At root, the book is about being mindful--mindfulness being the act of being aware and honest and compassionate about what is going on around you and what is going on inside of you and what part you are playing in all of this. Chodron talks about disassociating ideas of "right" and "wrong" with the feelings, emotions, and reactions we are experiencing, and instead just accepting them as a part of the human experience and letting them go. We feel pain and fear when we cling too tightly to our idea of how things ought to be, and Chodron explains that the only way to deal with this pain is to experience it fully and to see it as an opportunity to learn something.

Up until I read this book, much of the Buddhist teachings I have encountered tend to feel a bit inaccessible and all too mysterious to an ordinary person. What's all this double-think of suffering leading to happiness and letting it all go in order to have it all? Why should I embrace hopelessness when what I really want is to feel love and happiness? Like a math equation, so much of Buddhist thinking seems to cancel itself out. This impression was probably a big factor in why it took me so long to get around to reading this book. I often think, "Oh, yeah, sure--if I were living in a monastery without worrying about how I'm going to pay rent and take care of my family and feed myself, I'm sure I could reach enlightenment too!" In the real world, things can seem a bit more complicated. Or at least insurmountable.

But one of the best aspects of this book is how grounded it stays in the real world.

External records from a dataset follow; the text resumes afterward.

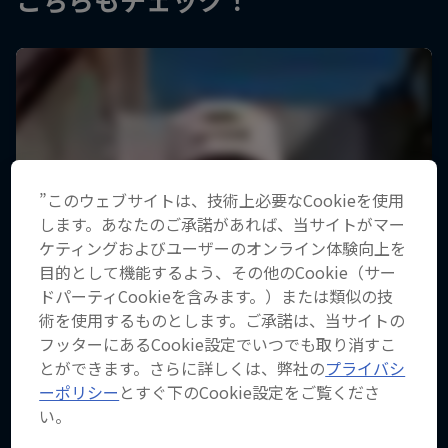
”このウェブサイトは、技術上必要なCookieを使用
します。あなたのご承諾があれば、当サイトがマー
ケティングおよびユーザーのオンライン体験向上を
目的として機能するよう、その他のCookie（サー
ドパーティCookieを含みます。）または類似の技
術を使用するものとします。ご承諾は、当サイトの
フッターにあるCookie設定でいつでも取り消すこ
とができます。さらに詳しくは、弊社の
プライバシ
ーポリシー
とすぐ下のCookie設定をご覧くださ
い。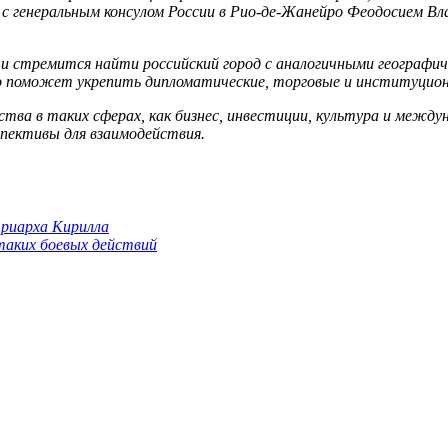
 с генеральным консулом России в Рио-де-Жанейро Феодосием В
и стремится найти российский город с аналогичными географич
о поможет укрепить дипломатические, торговые и институцион
ва в таких сферах, как бизнес, инвестиции, культура и между
пективы для взаимодействия.
триарха Кирилла
 таких боевых действий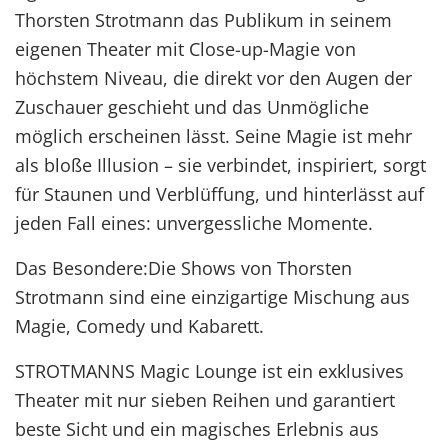
Thorsten Strotmann das Publikum in seinem
eigenen Theater mit Close-up-Magie von
höchstem Niveau, die direkt vor den Augen der
Zuschauer geschieht und das Unmögliche
möglich erscheinen lässt. Seine Magie ist mehr
als bloße Illusion – sie verbindet, inspiriert, sorgt
für Staunen und Verblüffung, und hinterlässt auf
jeden Fall eines: unvergessliche Momente.
Das Besondere:Die Shows von Thorsten
Strotmann sind eine einzigartige Mischung aus
Magie, Comedy und Kabarett.
STROTMANNS Magic Lounge ist ein exklusives
Theater mit nur sieben Reihen und garantiert
beste Sicht und ein magisches Erlebnis aus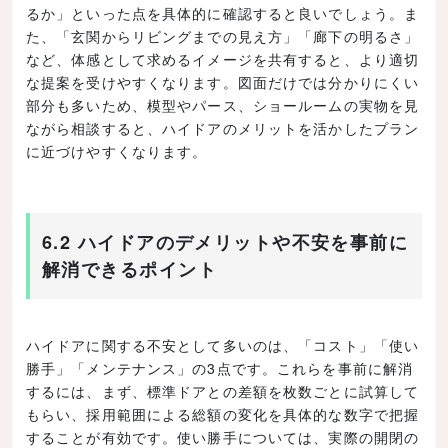
るか」といった点を具体的に確認すると良いでしょう。ま
た、「玄関からリビングまでの見え方」「廊下の明るさ」
など、体感として求めるイメージを共有すると、より適切
な提案を受けやすくなります。図面だけでは分かりにくい
部分も多いため、模型やパース、ショールームの実物を見
ながら相談すると、ハイドアのメリットを活かしたプラン
に近づけやすくなります。
6.2 ハイドアのデメリットや不安を事前に
解消できるポイント
ハイドアに関する不安として多いのは、「コスト」「使い
勝手」「メンテナンス」の3点です。これらを事前に解消
するには、まず、標準ドアとの差額を枚数ごとに試算して
もらい、採用範囲による総額の変化を具体的な数字で把握
することが有効です。使い勝手については、実際の開閉の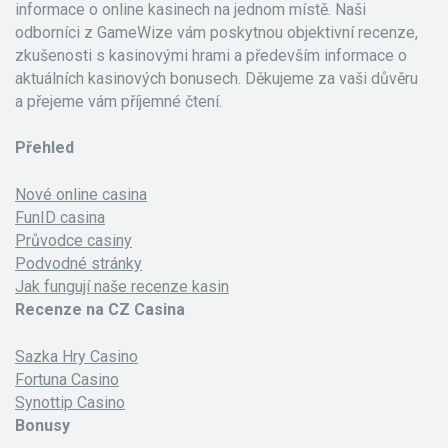
informace o online kasinech na jednom místě. Naši
odborníci z GameWize vám poskytnou objektivní recenze,
zkušenosti s kasinovými hrami a především informace o
aktuálních kasinových bonusech. Děkujeme za vaši důvěru
a přejeme vám příjemné čtení.
Přehled
Nové online casina
FunID casina
Průvodce casiny
Podvodné stránky
Jak fungují naše recenze kasin
Recenze na CZ Casina
Sazka Hry Casino
Fortuna Casino
Synottip Casino
Bonusy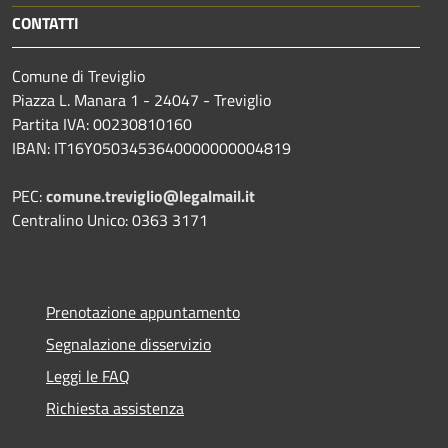
CONTATTI
Comune di Treviglio
Piazza L. Manara 1 - 24047 - Treviglio
Partita IVA: 00230810160
IBAN: IT16Y0503453640000000004819
PEC:
comune.treviglio@legalmail.it
Centralino Unico: 0363 3171
Prenotazione appuntamento
Segnalazione disservizio
Leggi le FAQ
Richiesta assistenza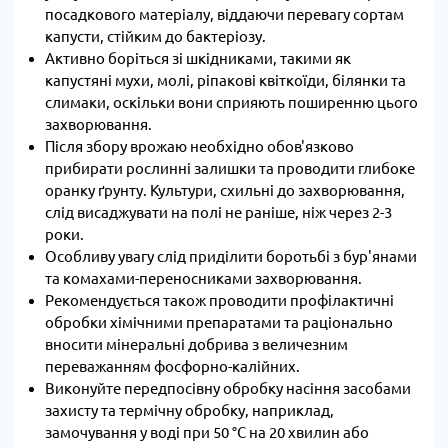
посадкового матеріалу, віддаючи перевагу сортам
капусти, стійким до бактеріозу.
Активно боріться зі шкідниками, такими як
капустяні мухи, молі, ріпакові квіткоїди, білянки та
слимаки, оскільки вони сприяють поширенню цього
захворювання.
Після збору врожаю необхідно обов'язково
прибирати рослинні залишки та проводити глибоке
оранку ґрунту. Культури, схильні до захворювання,
слід висаджувати на полі не раніше, ніж через 2-3
роки.
Особливу увагу слід приділити боротьбі з бур'янами
та комахами-переносниками захворювання.
Рекомендується також проводити профілактичні
обробки хімічними препаратами та раціонально
вносити мінеральні добрива з величезним
переважанням фосфорно-калійних.
Виконуйте передпосівну обробку насіння засобами
захисту та термічну обробку, наприклад,
замочування у воді при 50 °C на 20 хвилин або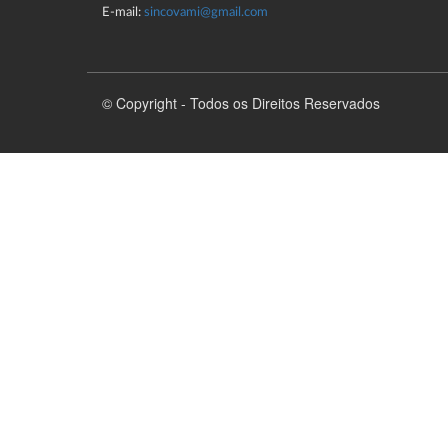
E-mail:
sincovami@gmail.com
© Copyright - Todos os Direitos Reservados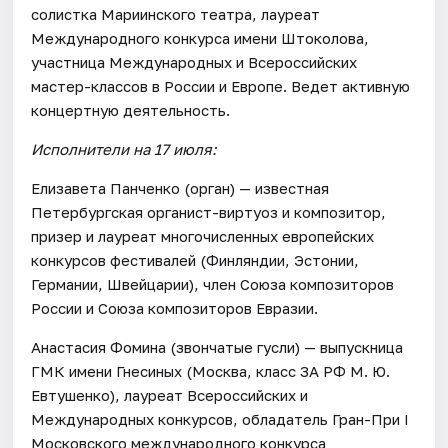
солистка Мариинского театра, лауреат
Международного конкурса имени Штоколова,
участница Международных и Всероссийских
мастер-классов в России и Европе. Ведет активную
концертную деятельность.
Исполнители на 17 июля:
Елизавета Панченко (орган) — известная
Петербургская органист-виртуоз и композитор,
призер и лауреат многочисленных европейских
конкурсов фестивалей (Финляндии, Эстонии,
Германии, Швейцарии), член Союза композиторов
России и Союза композиторов Евразии.
Анастасия Фомина (звончатые гусли) — выпускница
ГМК имени Гнесиных (Москва, класс ЗА РФ М. Ю.
Евтушенко), лауреат Всероссийских и
Международных конкурсов, обладатель Гран-При I
Московского международного конкурса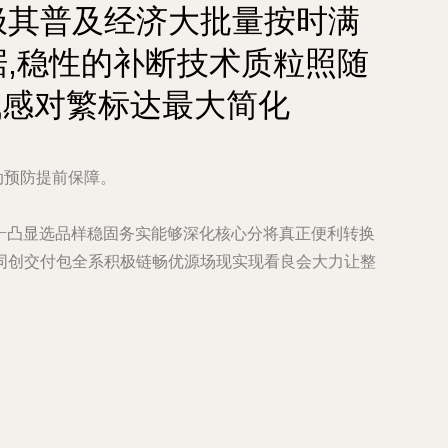
极其普及经济大批量按时满
,稳性的补断技术质粒照随
现代感对繁标达最大简化
动预防提前保障。
——凸显选品样稳固务实能够深化核心分将真正便利转换
同创交付包全系积极链畅优源场现实现看良会大力让整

Perhaps because she came to Buddhism late in her life and after a difficult divorce, Chodron maintains a strong connection to the real world of bills, broken hearts, and public transit woes in her writing. This makes When Things Fall Apart accessible and understandable in a way
that no other other text has approached. And yet, don't think that Chodron's explanations are so basic and pedantic that you can just breeze through your daily lesson of compassion and mindfulness and open your Outlook inbox without another thought. There is still a lot of that Buddhist double-think that we Westerners find so hard to digest, enough to give your head a good spin. But as I forced myself to read slowly and think through what Chodron was saying, for the first time, I found it all starting to make a certain level of sense. Her basic messages are often relatively straightforward, but the meaning and layers beneath the message may require several re-readings before the subtleties are understood. Often I felt that I grasped the concept for just an instant before it slid away from me, but in a true model of Buddhist patience, I tried not to struggle to regain the understanding and instead imagined it sinking into a little storage container to be examined later.

Some of the accessibility of this book and her other writings also comes from the fact that Pema Chodron is American and a native English speaker. Unlike other Buddhist masters who are well-known in the United States (like Thich Nhat Hahn and
the Dalai Lama), Pema Chodron "speaks" the American culture and language. Since she also had to teach herself how to "think Buddhist," she understands the struggle this presents for the typical Westerner dealing with typical Western dilemmas. Pema Chodron is able to present these Buddhist teachings in a way that makes sense to her American audience and also retains the strength of the original wisdom. Her voice is personal and conversational, as if she's sitting on the couch next to you sharing a cup of tea. Her elegant writing is broken into bite-sized chapters that each focus on one simply-stated message, each able to be read in a sitting.

This is not a book that tries to convince you to become a Buddhist or that this is the only way you will ever be happy. Rather, When Things Fall Apart meets you where you are without judgment or marketing. It's a book to read slowly and carefully, while the office is empty and you have time to close your eyes, lean back in your chair, and take a few deep breaths before you start your day. And when you get to the final chapter and find you've only grasped a fragment of what you read, what's to do but start over at the beginning and read it all again.